Ah, the RF-4C... "One pass and haul ass!"
posted by InsertNiftyNameHere at 11:44 PM on January 8, 2013 [2 favorites]


They must've given him a special medal in a private ceremony.

Probably never has to pay for a beer again in Norfolk.
posted by e1c at 5:48 AM on January 9, 2013


According to this Congressional Research Office report, the entire process was almost always pro forma until about 20 years ago when there were some problems with carrying out Congressional reform mandates as well as the embarrassment of the Tailhook scandal.
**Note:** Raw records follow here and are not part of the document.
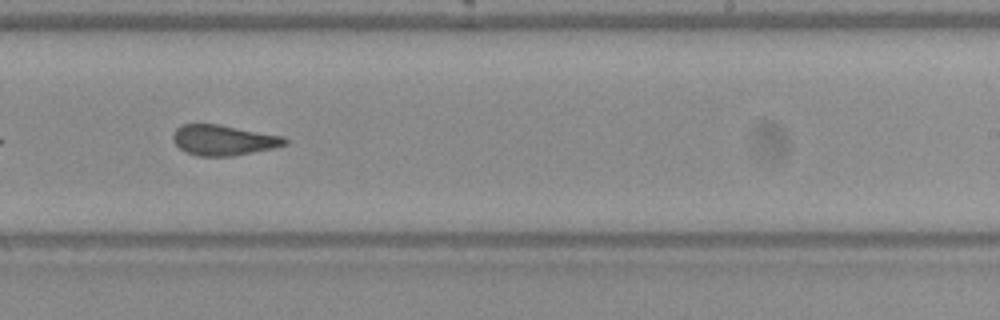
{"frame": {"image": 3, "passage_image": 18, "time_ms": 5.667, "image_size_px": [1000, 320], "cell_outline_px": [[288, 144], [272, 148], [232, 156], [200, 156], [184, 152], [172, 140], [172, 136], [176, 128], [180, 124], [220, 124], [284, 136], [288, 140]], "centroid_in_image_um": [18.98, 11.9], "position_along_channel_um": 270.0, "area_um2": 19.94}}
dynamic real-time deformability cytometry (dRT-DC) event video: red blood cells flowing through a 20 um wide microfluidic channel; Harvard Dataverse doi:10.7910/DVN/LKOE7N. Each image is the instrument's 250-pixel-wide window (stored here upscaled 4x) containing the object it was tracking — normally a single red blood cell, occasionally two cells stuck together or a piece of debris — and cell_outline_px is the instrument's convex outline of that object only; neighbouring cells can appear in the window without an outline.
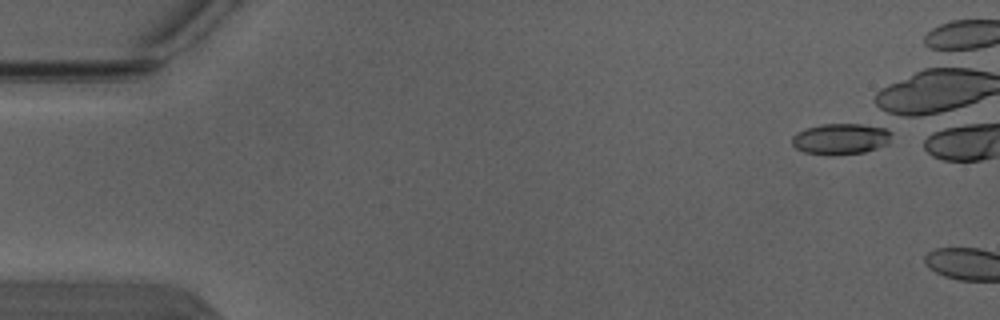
{"species": "Egyptian fruit bat (a non-hibernating species)", "species_latin": "Rousettus aegyptiacus", "temperature_condition": "warm", "stored_images_in_passage": 2, "camera_frame_rate_fps": 3000, "um_per_image_px": 0.085, "animal": {"sex": "male"}, "frame": {"image": 1, "passage_image": 1, "time_ms": 0.0, "image_size_px": [1000, 320], "cell_outline_px": [[892, 132], [888, 144], [864, 152], [832, 156], [828, 156], [804, 152], [796, 148], [792, 144], [792, 136], [808, 128], [820, 124], [884, 124]], "centroid_in_image_um": [71.54, 11.8], "position_along_channel_um": 13.5, "area_um2": 18.44}}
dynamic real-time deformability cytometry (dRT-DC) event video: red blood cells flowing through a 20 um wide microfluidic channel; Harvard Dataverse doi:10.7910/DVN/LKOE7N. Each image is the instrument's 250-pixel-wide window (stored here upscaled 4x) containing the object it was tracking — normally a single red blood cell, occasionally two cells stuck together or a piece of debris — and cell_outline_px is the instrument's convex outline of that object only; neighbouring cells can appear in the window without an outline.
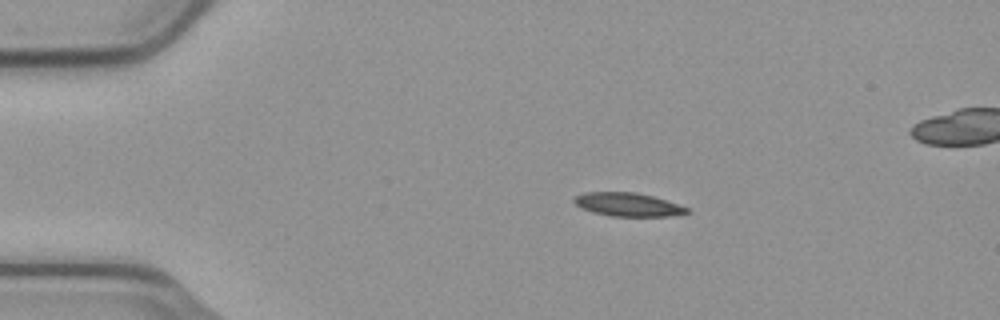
{"species": "common noctule bat (a hibernating species)", "species_latin": "Nyctalus noctula", "temperature_condition": "cold", "stored_images_in_passage": 46, "camera_frame_rate_fps": 3000, "um_per_image_px": 0.085, "animal": {"sex": "male", "body_mass_g": 23.1, "forearm_length_mm": 52.7}, "frame": {"image": 1, "passage_image": 1, "time_ms": 0.0, "image_size_px": [1000, 320], "cell_outline_px": [[692, 212], [668, 216], [612, 216], [592, 212], [580, 208], [572, 200], [576, 196], [584, 192], [632, 192], [652, 196], [688, 208]], "centroid_in_image_um": [53.32, 17.39], "position_along_channel_um": 31.7, "area_um2": 15.26}}
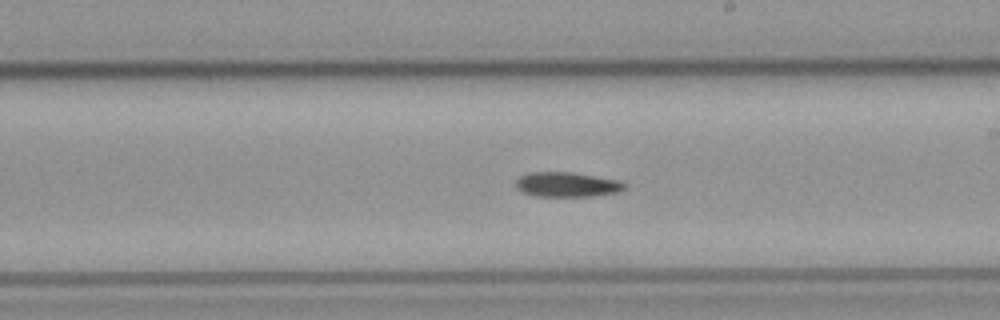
{"frame": {"image": 2, "passage_image": 22, "time_ms": 7.0, "image_size_px": [1000, 320], "cell_outline_px": [[628, 184], [620, 192], [592, 196], [532, 196], [520, 192], [516, 188], [516, 180], [520, 176], [528, 172], [572, 172], [620, 180]], "centroid_in_image_um": [48.18, 15.69], "position_along_channel_um": 240.8, "area_um2": 15.95}}
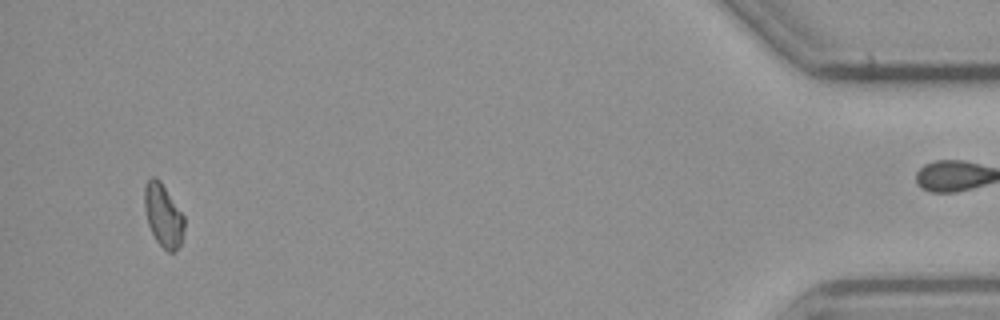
{"frame": {"image": 3, "passage_image": 43, "time_ms": 14.0, "image_size_px": [1000, 320], "cell_outline_px": [[184, 228], [180, 244], [172, 252], [168, 252], [156, 240], [148, 224], [144, 208], [144, 184], [152, 176], [156, 176], [160, 180], [184, 216]], "centroid_in_image_um": [13.85, 18.26], "position_along_channel_um": 421.3, "area_um2": 14.45}, "authors_computed_cell_mechanics": {"area_um2": 15.4615, "velocity_mm_per_s": 3.7359, "shape_relaxation_time_tau1_ms": null, "shape_relaxation_time_tau2_ms": 8.2607, "deformation_change_tau1": null, "deformation_change_tau2": 0.145}}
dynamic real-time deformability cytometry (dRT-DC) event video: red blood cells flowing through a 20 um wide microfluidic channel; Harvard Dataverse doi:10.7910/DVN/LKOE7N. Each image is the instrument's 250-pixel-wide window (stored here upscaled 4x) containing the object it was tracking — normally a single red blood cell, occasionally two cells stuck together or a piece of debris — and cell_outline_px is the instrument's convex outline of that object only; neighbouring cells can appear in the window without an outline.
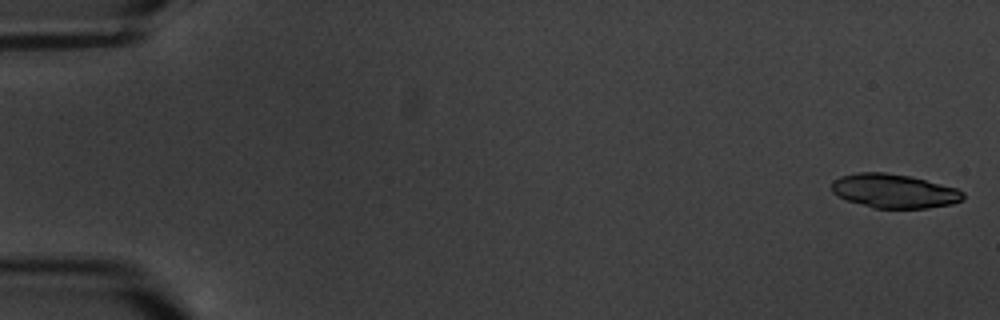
{"species": "common noctule bat (a hibernating species)", "species_latin": "Nyctalus noctula", "temperature_condition": "warm", "stored_images_in_passage": 7, "camera_frame_rate_fps": 3000, "um_per_image_px": 0.085, "animal": {"sex": "male", "body_mass_g": 20.1, "forearm_length_mm": 53.5}, "frame": {"image": 1, "passage_image": 1, "time_ms": 0.0, "image_size_px": [1000, 320], "cell_outline_px": [[964, 200], [952, 204], [928, 208], [872, 208], [848, 200], [832, 192], [832, 180], [840, 176], [856, 172], [884, 172], [912, 176], [956, 188], [964, 192]], "centroid_in_image_um": [76.01, 16.23], "position_along_channel_um": 9.0, "area_um2": 26.18}}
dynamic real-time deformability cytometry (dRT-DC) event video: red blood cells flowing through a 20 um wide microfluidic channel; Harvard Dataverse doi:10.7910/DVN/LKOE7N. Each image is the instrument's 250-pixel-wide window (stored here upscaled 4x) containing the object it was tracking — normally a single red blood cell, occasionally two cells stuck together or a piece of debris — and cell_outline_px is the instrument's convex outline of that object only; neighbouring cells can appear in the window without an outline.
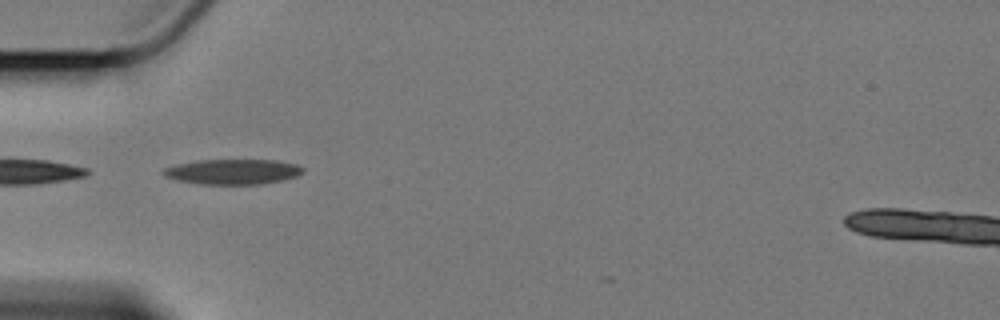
{"species": "Egyptian fruit bat (a non-hibernating species)", "species_latin": "Rousettus aegyptiacus", "temperature_condition": "cold", "stored_images_in_passage": 5, "camera_frame_rate_fps": 3000, "um_per_image_px": 0.085, "animal": {"sex": "female"}, "frame": {"image": 1, "passage_image": 2, "time_ms": 0.333, "image_size_px": [1000, 320], "cell_outline_px": [[304, 172], [296, 176], [280, 180], [260, 184], [204, 184], [180, 180], [164, 176], [160, 172], [164, 168], [176, 164], [196, 160], [276, 160], [296, 164], [304, 168]], "centroid_in_image_um": [19.78, 14.58], "position_along_channel_um": 65.2, "area_um2": 20.35}}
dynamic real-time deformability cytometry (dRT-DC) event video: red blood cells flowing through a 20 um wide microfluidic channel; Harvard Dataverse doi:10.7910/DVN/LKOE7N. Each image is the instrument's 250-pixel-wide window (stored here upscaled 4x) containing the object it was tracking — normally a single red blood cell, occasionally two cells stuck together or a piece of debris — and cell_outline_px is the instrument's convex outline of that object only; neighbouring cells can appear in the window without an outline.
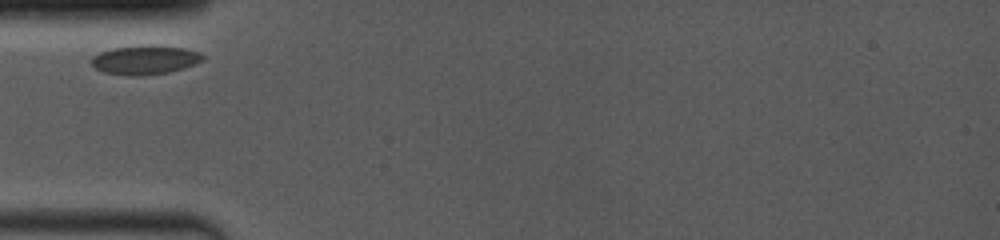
{"species": "common noctule bat (a hibernating species)", "species_latin": "Nyctalus noctula", "temperature_condition": "room temperature", "stored_images_in_passage": 10, "segment_of_instrument_passage": [1, 2], "camera_frame_rate_fps": 4000, "um_per_image_px": 0.085, "animal": {"sex": "female", "body_mass_g": 19.0, "forearm_length_mm": 53.3}, "frame": {"image": 1, "passage_image": 1, "time_ms": 0.0, "image_size_px": [1000, 240], "cell_outline_px": [[204, 60], [168, 72], [140, 76], [132, 76], [104, 72], [96, 68], [92, 64], [92, 56], [100, 52], [112, 48], [140, 44], [148, 44], [184, 48], [200, 52], [204, 56]], "centroid_in_image_um": [12.3, 5.06], "position_along_channel_um": 72.7, "area_um2": 18.84}}
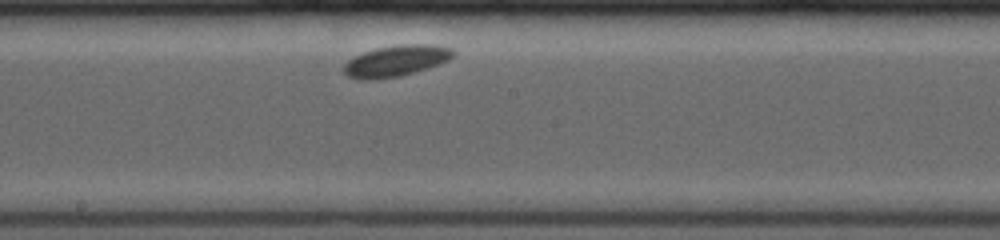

One of the notable exceptions was when the Air Force wanted to promote Jimmy Stewart (who legitimately made Colonel while flying 20 bomber sorties over Germany in WWII) to Brigadier General in the Reserves, and the Senate expressed concern that it was just a PR thing. Stewart offered to remove his name from the list (since the Senate was holding up the entire list, not just his promotion), but the Air Force convinced the nay-sayers that he was legitimately doing the same things that any other Reserve Colonel would be doing to get promoted, including commanding an Air Reserve Base in Georgia.

He was later promoted to Major General by Presidential fiat, but that one was a publicity stunt, as it was more than a decade after his retirement from the Reserves and concurrent with his being awarded the Presidential Medal of Freedom.